EXERCISE INPUTS:
┌──

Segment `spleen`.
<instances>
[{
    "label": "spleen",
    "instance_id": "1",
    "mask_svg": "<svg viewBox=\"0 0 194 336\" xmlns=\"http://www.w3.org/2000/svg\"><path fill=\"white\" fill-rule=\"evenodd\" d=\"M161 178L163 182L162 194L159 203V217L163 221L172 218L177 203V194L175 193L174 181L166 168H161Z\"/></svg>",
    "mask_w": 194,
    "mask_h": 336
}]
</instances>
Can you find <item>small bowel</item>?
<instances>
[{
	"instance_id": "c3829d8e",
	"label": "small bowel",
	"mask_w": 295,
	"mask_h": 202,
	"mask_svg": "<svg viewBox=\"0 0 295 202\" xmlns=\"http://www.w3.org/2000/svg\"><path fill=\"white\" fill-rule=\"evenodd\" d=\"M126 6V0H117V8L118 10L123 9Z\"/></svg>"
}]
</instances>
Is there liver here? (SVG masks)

└──
┌──

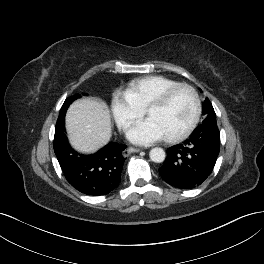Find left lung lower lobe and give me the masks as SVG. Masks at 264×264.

└──
┌──

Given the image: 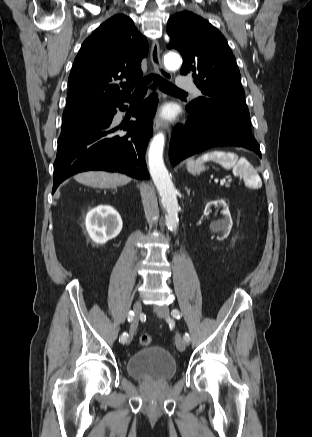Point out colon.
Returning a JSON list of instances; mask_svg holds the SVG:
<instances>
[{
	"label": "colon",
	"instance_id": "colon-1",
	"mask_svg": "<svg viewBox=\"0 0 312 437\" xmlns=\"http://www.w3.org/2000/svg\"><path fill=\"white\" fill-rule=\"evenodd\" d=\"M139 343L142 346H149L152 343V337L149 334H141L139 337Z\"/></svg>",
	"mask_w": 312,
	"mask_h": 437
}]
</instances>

└──

REQUIRED WORK: Reproduce the stretch of data from the line containing "Can you find <item>small bowel</item>?" through the line containing "Is there liver here? (SVG masks)", keeping every character unchanged.

RESPONSE:
Can you find <item>small bowel</item>?
<instances>
[{
	"instance_id": "c3829d8e",
	"label": "small bowel",
	"mask_w": 295,
	"mask_h": 202,
	"mask_svg": "<svg viewBox=\"0 0 295 202\" xmlns=\"http://www.w3.org/2000/svg\"><path fill=\"white\" fill-rule=\"evenodd\" d=\"M126 6V0H117V8L118 10L123 9Z\"/></svg>"
}]
</instances>
Is there liver here? (SVG masks)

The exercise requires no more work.